De fato, para a grande maioria dos fornecedores financeiros e de produtos, recuperação judicial é tema mais do que proibido enquanto “o pulso da empresa ainda pulsa”. Nada mais equivocado!
Diferentemente do que havia no passado com a concordata, participar ativamente da recuperação de um cliente estratégico pode trazer uma série de vantagens para ambos. A idéia de que só se conhece um parceiro verdadeiro na hora da dificuldade é premissa óbvia, mas muito esquecida nestes dias para construção de um relacionamento próspero e duradouro.

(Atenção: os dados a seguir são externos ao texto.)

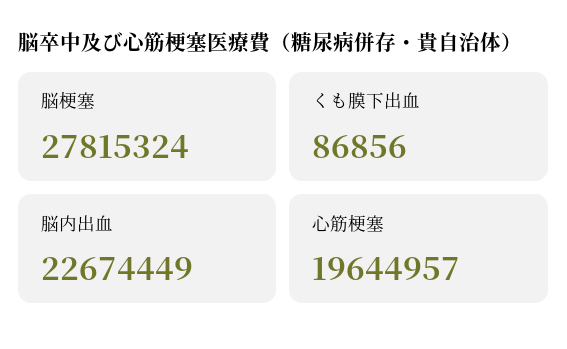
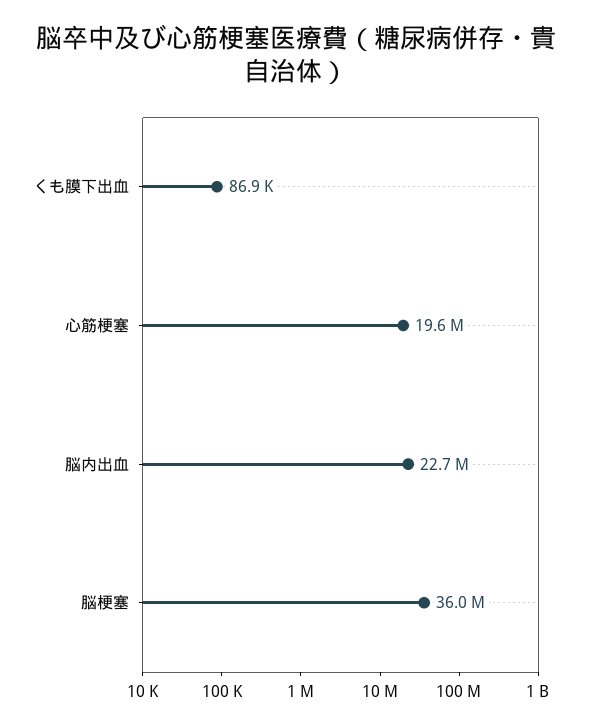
脳梗塞: 27815324 -> 36000000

Vamos esclarecer. Não pregamos a “filantropia comercial” como saída, pelo contrário, sugerimos pragmatismo no “writ-off”*. Pragmatismo que deve estar presente na hora da concessão do crédito e da negociação com o cliente pré-recuperação.
Maiores credores (normalmente financeiros) e principais fornecedores da empresa endividada, à grande maioria das vezes, têm – ainda que contra-gosto –absoluta ciência de quando seus devedores não suportarão o aperto. Pior (ou melhor), muitas vezes, tem boa idéia dos principais pontos que fragilizam a estrutura de seus clientes, ex. sócios-herdeiros que insistem em “dividendos sem lucros”, “írrita opção por novos negócios deixando de lado o “core” da empresa que paga as contas” e etc.
É nesta esteira que uma conversa franca entre credor e devedor pode fazer toda a diferença. Antecipando um possível equivoco de entendimento, não se trata de dar solução para todos os males. A idéia de credor que incorpora o “messias salvador” não é ou deve ser a tônica dessa investida.
Como dissemos em nosso artigo anterior, o plano de recuperação se bem construído e arquitetado é ferramenta do devedor, mas pode contar com o credor. Ser pró-ativo numa conversa sobre o ingresso em recuperação ou construção do plano de recuperação pode garantir maior ou menor conforto para o fornecimento do dia seguinte.
Grandes fornecedores de serviços básicos como crédito, água, energia, telefonia e etc. tem normalmente em suas carteiras de cobrança inúmeros casos que seguem sem qualquer racionalidade. Resumindo, uma bestial disputa de filigranas jurídicas cega credor e devedor que agora tomam essa questão como moral. Tal “moral”, no entanto, normalmente não é encarada com a mesma paixão por investidores, acionistas ou diretor financeiro responsável pelo fluxo de caixa do credor.
Encerrando o desafio proposto em nosso artigo, temos como certo que jurídico e financeiro precisam rever o timing de suas reuniões. Para o credor cabe decidir se a estratégia junto ao seu devedor será performada sobre dados postos (pós recuperação e oferta do plano) ou sobre uma oportunidade (pré-recuperação) de reaver o credito, estreitando parceira e fornecendo com maior segurança.
Em nosso próximo artigo, vamos trocar idéias sobre a vantajosa “exumação dos créditos tidos por perdidos (por tempo ou mérito) em grandes companhias”. Como transformar alguns desses esqueletos em bons ativos.
* Write-off: termo relativo às operações de crédito baixadas do ativo da empresa, em função da inadimplência do cliente.